Segment Start: Supplied text

Jerry - it always worries me when you reply to my posts... I'm not clever enough! (and you usually have a good idea of the answer before hand) :-P I know you like to pose challenges - just look at your first question. :-) I have no idea what sort of resolution limit can be achieved, I suspect that there are a number of factors involved, many of which I cannot begin quantify. For this reason I like to stick to purely digital circuits, at low frequencies - especially when surrounded by people of far greater experience than myself. Thank you :-P Ben -- I'm not just a number. To many, I'm known as a String...

santosh nath wrote:
> > Hi all, > > I have two fundamental questions: > > Is there a theoretical limit for resolution like Shanon's capacity > theorem?
There is quantum noise limit on low end. Don't worry - it is very far from today's performance.
> On same CMOS technology which gives better resolution and speed DAC or > ADC- > I guess DAC? - Is there any intuitive/logical explanation for it?
Fast ADCs are "better" then fast DACs, because flash ADC settles faster then resistor - switch ladder. Vladimir Vassilevsky DSP and Mixed Signal Design Consultant http://www.abvolt.com
santosh.nath@ntlworld.com (santosh nath) wrote in message news:<6afd943a.0309090800.5499a0c3@posting.google.com>...

Segment End: Supplied text
Segment Start: Extracted entries

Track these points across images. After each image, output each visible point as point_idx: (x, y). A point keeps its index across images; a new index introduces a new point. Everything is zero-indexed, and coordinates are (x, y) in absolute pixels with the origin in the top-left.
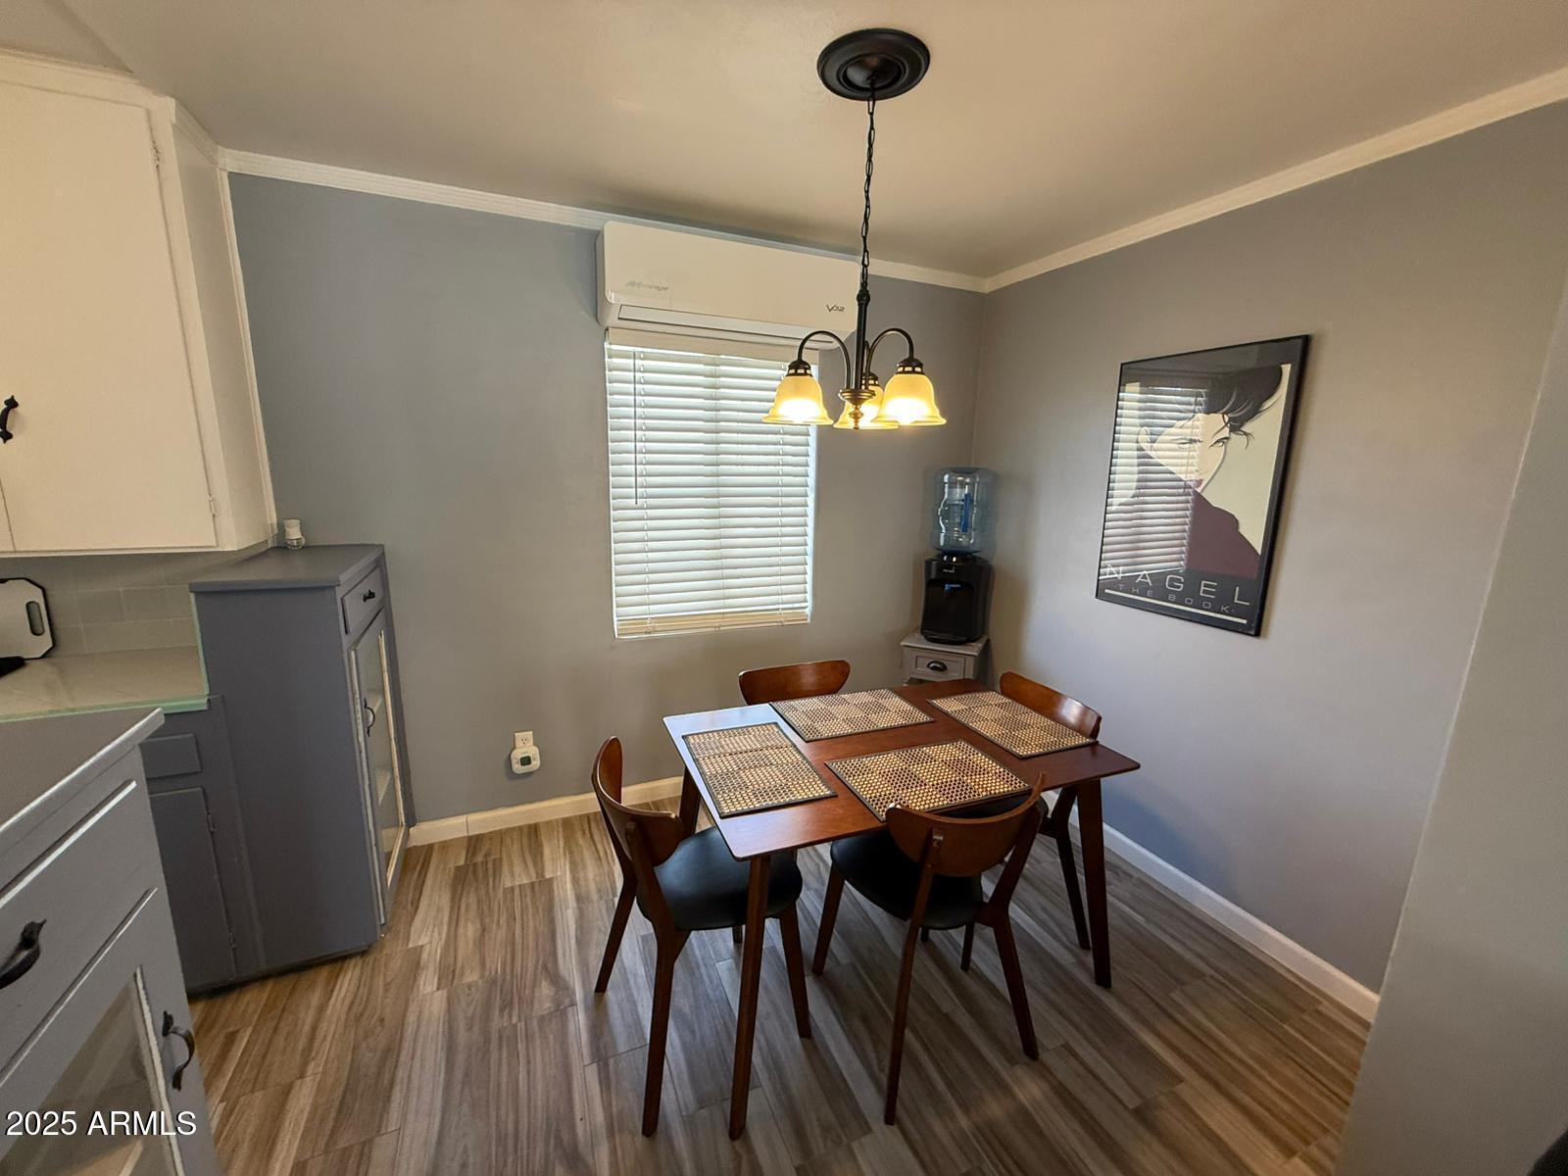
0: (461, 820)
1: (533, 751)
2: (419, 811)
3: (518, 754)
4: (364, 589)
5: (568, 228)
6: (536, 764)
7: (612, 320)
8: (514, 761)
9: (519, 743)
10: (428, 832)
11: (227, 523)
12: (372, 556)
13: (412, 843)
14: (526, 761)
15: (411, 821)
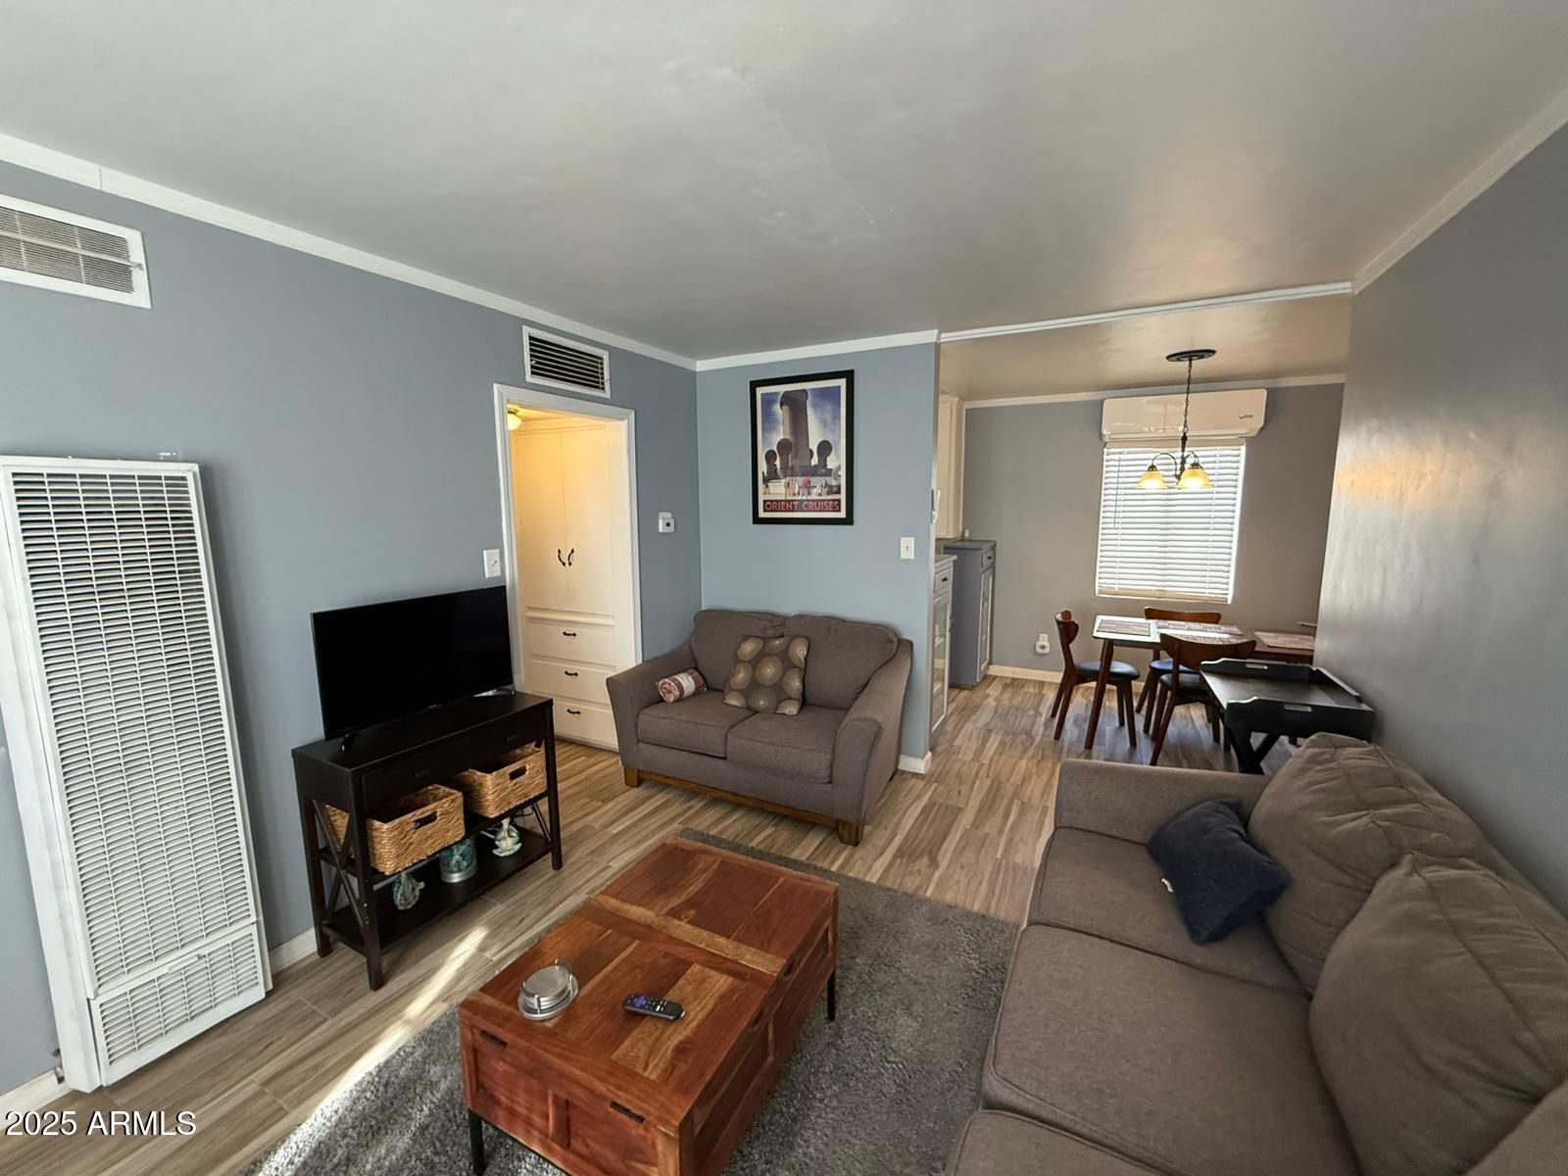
0: (1010, 669)
1: (1047, 644)
2: (994, 659)
3: (1039, 643)
4: (989, 555)
5: (1089, 401)
6: (1047, 650)
7: (1106, 439)
8: (1037, 646)
9: (1041, 638)
10: (994, 670)
11: (951, 529)
12: (992, 544)
13: (989, 673)
14: (1043, 647)
15: (990, 663)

Segment End: Extracted entries

▶ **What this exercise asks**:
1: List every person named in the newsgroup thread on ADC and DAC resolution.
2: According to the newsgroup thread on ADC and DAC resolution, why are fast ADCs better than fast DACs?
3: Extend the newsgroup thread on ADC and DAC resolution from the point where it stops.

▶ **Answers to the exercise**:
1:
Jerry
Ben
santosh nath
Vladimir Vassilevsky

2: A flash ADC settles faster than a resistor-switch ladder.

3:
> Hi all, > > I am not very familiar with ADC or DAC design or present research in > these area. > Popular sigma-delta,Flash or successive appoximation ADC design > methods are matured(?). I guess same terminology(sigma delta etc.) > holds good for DAC. > > Desiner cum researcher talk about high resolution(dynamic range), high > speed > DAC and ADC using oversampling techniques over low resolution ADC/DAC. > > I have two fundamental questions: > > Is there a theoretical limit for resolution like Shanon's capacity > theorem?
Like anything else in sensitive electronics - if nothing else limits you, kTB will. If a converter is built in a bulk CMOS process, and you want it fast, you must use a leading edge fine process. That means your maximum voltage is rather limited. At the lower end kTB constrains what you can achieve. Between those is your potential dynamic range. Of course, bulk CMOS processes are not the quietest processes, so they don't get too close to the kTB limit. Customised processing can do better, but then you need you own fab. The market for such devices is fairly small. That makes them a specialist field - i.e. expensive.
> On same CMOS technology which gives better resolution and speed DAC or > ADC- > I guess DAC? - Is there any intuitive/logical explanation for it?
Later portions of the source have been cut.